200 Chinese students have no material financial impact in a body of 35,000 students. I'm inclined to take the statement at face value, and won't be surprised if more actions come as they work out the facts.
Universities compete for the out-of-state and foreign students that pay their bills, they are not trivially replaceable. And if you exclude Chinese students from the replacement pool, it's even smaller.
200 were enrolled this fall. The article says elsewhere that "Of the over 45,000 students enrolled at campus, 5,196 are of Asian ethnicity", though it's not clear how many of them are from China.
Keep in mind that 7.2% of the total population of the United States identifies as Asian ethnicity. There's no reason to expect that most of Purdue's Asian students are from China.
I found a Purdue pdf that states international students comprised of 20% of Purdue's student body in 2019. "China ranks first (3250) in total enrollment while India (2156) is second." Source: https://www.purdue.edu/IPPU/ISS/_Documents/EnrollmentReport/...
Public universities make their tuition money on the out-of-state and foreign students, so your denominator here is an order of magnitude too big. Every marginal out-of-state or foreign student lost, is one or more in-state students whose tuition cannot be subsidized.

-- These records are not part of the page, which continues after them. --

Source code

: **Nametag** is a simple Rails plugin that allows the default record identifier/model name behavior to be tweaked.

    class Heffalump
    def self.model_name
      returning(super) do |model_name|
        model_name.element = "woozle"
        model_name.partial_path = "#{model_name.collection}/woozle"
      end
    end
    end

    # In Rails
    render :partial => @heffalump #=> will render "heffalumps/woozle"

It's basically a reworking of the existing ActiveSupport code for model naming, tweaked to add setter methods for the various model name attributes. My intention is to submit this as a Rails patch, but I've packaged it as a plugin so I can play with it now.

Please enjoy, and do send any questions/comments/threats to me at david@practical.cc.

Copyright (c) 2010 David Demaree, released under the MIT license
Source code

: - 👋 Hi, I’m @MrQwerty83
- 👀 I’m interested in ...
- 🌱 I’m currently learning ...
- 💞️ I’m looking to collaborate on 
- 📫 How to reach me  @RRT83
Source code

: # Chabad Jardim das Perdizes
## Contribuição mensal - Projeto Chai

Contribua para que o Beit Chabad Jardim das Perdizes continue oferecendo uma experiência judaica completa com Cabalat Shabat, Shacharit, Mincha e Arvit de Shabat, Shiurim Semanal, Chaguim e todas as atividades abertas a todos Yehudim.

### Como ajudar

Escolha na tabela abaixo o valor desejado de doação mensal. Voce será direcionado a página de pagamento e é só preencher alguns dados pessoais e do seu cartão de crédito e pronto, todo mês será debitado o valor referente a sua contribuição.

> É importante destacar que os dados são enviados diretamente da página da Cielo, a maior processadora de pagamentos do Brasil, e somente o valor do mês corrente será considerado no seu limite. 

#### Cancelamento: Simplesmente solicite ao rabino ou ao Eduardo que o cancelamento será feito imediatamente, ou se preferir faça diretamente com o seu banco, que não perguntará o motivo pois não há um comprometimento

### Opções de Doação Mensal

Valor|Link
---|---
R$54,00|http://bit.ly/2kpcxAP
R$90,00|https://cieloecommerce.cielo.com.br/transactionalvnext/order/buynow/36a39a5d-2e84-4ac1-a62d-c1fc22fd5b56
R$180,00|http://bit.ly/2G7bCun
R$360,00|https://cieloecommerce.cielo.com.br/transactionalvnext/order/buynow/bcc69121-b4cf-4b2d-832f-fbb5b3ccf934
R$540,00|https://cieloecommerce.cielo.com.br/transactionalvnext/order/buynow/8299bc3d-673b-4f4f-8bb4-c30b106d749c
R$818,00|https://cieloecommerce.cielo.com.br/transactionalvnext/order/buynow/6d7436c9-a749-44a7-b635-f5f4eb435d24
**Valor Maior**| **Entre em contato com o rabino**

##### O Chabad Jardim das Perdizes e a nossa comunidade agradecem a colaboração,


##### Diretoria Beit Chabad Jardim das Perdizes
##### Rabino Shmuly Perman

Please respond to my points. Prices are discovered on the margin, so losing a significant chunk of the students that pay full tuition, could certainly destabilize the market and cause challenges for university administrators.
Ok, say Purdue eats the acquisition cost to replace the 200 students. Those new students now need to be replaced by whatever school they would have otherwise attended, they have to come from somewhere. There exists some tipping point at which the system could unravel, maybe not 200 students but some number of students.
Acquisition cost is zero at this point - there are wait lists and no shortage of talented people from other countries that would love to go to Purdue or any other comparable school. They can also easily pull from the out of state basket. Also, you have to account for financial repercussions if they do nothing.
> There exists some tipping point at which the system could unravel, maybe not 200 students but some number of students.
Perhaps, but again 200 students is inconsequential to Purdue as I stated. They have the ability to replace instantly and they have a > $2.5 billion endowment.
The system would unravel due to overextension of loans and people deciding it's not worth it to take the debt on that they have been doing. That's the unravel risk. And it would hit the low tier schools anyway.
What Purdue or others with similar challenges cannot do, is nothing. Not everyone gives a shit about appeasing China. Maybe LeBron, the NBA and some other organizations care because it has been all about the $ for them. But things are changing. Women's Tennis is standing up. Biden making a statement regarding Olympics. Not many examples out there but they're becoming more frequent.